SIZING: Be sure to factor weight, age, and skill level into the equation; more weight / more age / less skill = a slightly larger board.
4’2” to 4’9” = 36” – 38”
4’9” to 5’4” = 38” – 40.5”
5’3” to 5’7” = 40” – 41.5”
5’6” to 5’11” = 41” – 42.5”
5’9” to 6’2” = 42” – 43.5”
6’0” to 6’6” = 43” – 44”
6’4” to 6’8” + = 45”
CORE OPTIONS: EXTRUDED POLYSTYRENE, POLYETHYLENE, POLYPROPYLENE
Extruded Polystyrene: commonly known as EPS, is an entry level core that has low memory (permanent dents), fair durability, light weight, but most important, is non-repairable and can break/ hinge/ pop. Any attempt to repair this type of core will cause further damage.
Polyethylene: commonly known as PE, is a mid-range core that has some memory, fair durability, medium weight, and tends to fair better in colder waters. Its mid-tier price and quality components make it a good value and sensible choice for weekend warriors, beginners, or someone on a budget who wants to graduate from EPS. PE core flex characteristics can be adjusted with the addition of stringers, mesh, different bottom skins and different grades of PE. This core is repairable with hot glue, contact cement or Sponge-Rez.

§ Exercise task 1:
Copy the stretch of the bodyboard guide from "CORE OPTIONS: EXTRUDED" through "cement or Sponge-Rez.".
§ Exercise task 2:
Keep writing the bodyboard guide, picking up after its last sentence.
The data has nothing to do with what you're asked to do here.

§ Records supplied:
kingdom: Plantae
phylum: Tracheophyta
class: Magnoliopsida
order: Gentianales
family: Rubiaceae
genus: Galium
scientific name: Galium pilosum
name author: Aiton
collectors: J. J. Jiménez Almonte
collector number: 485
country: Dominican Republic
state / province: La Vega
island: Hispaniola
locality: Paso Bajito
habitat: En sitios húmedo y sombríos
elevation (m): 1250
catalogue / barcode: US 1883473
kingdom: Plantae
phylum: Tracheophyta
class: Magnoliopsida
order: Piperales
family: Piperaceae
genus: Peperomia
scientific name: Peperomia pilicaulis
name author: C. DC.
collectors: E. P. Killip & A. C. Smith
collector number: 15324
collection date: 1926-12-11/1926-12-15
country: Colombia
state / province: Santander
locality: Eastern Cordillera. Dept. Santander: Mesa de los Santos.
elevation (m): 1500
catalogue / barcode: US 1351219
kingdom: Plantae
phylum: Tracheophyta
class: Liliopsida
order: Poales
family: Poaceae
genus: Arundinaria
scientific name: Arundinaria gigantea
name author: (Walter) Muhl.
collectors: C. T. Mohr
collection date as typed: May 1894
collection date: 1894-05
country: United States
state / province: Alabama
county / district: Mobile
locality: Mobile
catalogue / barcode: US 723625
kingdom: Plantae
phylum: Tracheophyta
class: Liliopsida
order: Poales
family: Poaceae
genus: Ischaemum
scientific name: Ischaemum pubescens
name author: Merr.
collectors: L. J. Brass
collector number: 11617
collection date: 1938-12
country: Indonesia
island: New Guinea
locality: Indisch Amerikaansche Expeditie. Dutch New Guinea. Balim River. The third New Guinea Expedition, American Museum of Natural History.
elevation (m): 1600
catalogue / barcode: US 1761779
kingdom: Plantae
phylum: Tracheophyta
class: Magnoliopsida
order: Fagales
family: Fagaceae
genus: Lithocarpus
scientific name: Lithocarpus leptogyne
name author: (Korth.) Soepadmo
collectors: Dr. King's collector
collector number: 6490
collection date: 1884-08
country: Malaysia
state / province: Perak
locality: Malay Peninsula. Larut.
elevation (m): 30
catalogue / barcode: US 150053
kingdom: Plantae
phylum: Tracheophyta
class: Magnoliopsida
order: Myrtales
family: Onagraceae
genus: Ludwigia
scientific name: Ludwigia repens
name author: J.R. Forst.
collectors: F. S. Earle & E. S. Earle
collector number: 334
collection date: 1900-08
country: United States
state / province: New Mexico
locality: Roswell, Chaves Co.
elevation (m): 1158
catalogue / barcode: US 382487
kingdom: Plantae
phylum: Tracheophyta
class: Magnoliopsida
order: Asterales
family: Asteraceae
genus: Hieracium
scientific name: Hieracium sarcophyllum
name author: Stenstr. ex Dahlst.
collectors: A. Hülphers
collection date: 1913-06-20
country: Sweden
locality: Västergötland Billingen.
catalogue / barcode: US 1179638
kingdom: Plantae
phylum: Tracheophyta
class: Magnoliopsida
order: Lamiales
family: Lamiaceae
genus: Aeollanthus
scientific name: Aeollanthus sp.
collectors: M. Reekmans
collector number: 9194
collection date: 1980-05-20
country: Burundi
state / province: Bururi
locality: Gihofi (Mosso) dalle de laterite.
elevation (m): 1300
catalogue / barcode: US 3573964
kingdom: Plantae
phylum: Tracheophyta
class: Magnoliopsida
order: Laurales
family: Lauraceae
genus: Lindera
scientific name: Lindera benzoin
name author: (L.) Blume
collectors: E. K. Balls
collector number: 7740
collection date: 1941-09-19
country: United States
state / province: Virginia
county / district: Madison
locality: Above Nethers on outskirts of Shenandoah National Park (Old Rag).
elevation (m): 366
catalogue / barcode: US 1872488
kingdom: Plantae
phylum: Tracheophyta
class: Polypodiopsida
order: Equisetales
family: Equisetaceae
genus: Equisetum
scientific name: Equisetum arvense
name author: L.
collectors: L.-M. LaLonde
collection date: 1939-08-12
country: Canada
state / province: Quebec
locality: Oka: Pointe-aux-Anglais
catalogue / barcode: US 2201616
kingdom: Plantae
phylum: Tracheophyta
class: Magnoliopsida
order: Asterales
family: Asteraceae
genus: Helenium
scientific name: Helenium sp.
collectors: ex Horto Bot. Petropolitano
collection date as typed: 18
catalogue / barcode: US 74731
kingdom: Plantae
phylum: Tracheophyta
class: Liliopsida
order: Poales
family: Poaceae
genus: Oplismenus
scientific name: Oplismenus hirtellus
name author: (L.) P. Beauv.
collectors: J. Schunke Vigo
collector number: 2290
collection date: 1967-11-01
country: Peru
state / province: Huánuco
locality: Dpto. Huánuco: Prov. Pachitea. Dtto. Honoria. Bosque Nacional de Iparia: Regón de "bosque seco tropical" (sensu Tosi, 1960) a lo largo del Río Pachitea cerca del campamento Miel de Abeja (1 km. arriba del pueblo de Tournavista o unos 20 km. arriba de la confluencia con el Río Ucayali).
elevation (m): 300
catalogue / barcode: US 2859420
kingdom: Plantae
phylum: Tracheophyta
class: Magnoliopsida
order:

§ Exercise answer 1:
CORE OPTIONS: EXTRUDED POLYSTYRENE, POLYETHYLENE, POLYPROPYLENE
Extruded Polystyrene: commonly known as EPS, is an entry level core that has low memory (permanent dents), fair durability, light weight, but most important, is non-repairable and can break/ hinge/ pop. Any attempt to repair this type of core will cause further damage.
Polyethylene: commonly known as PE, is a mid-range core that has some memory, fair durability, medium weight, and tends to fair better in colder waters. Its mid-tier price and quality components make it a good value and sensible choice for weekend warriors, beginners, or someone on a budget who wants to graduate from EPS. PE core flex characteristics can be adjusted with the addition of stringers, mesh, different bottom skins and different grades of PE. This core is repairable with hot glue, contact cement or Sponge-Rez.

§ Exercise answer 2:
Polypropylene: Commonly known as PP, is a premium core that has great memory, great durability, and great weight characteristics for high performance riding. These cores fair well in both warm and cold waters as their flex characteristics can be adjusted with the addition of stringers, various substrates (mesh), different bottom skins, different grades of PP and construction processes.
Remember: Buying a Polypro core model does not mean your board will last forever because it costs more and has stringers. It simply means you are getting a board that has been constructed to be ranked in the premium class of bodyboards. A board should last about 3 – 6 months at peak performance and will breakdown there after if getting regular usage. A board could last 1 – 2 years or more or barely 1 – 2 weeks if you either: choose the wrong board, place it under certain expectations/ demands that are not consistent with its manufacturer’s intent, subject it to improper care. And even with the toughest board, if it is subject to rigorous use or extreme conditions, it can and will break down rather quickly.
DECK MATERIALS: SEALED AIR (PE) , CROSSLINK (IXL)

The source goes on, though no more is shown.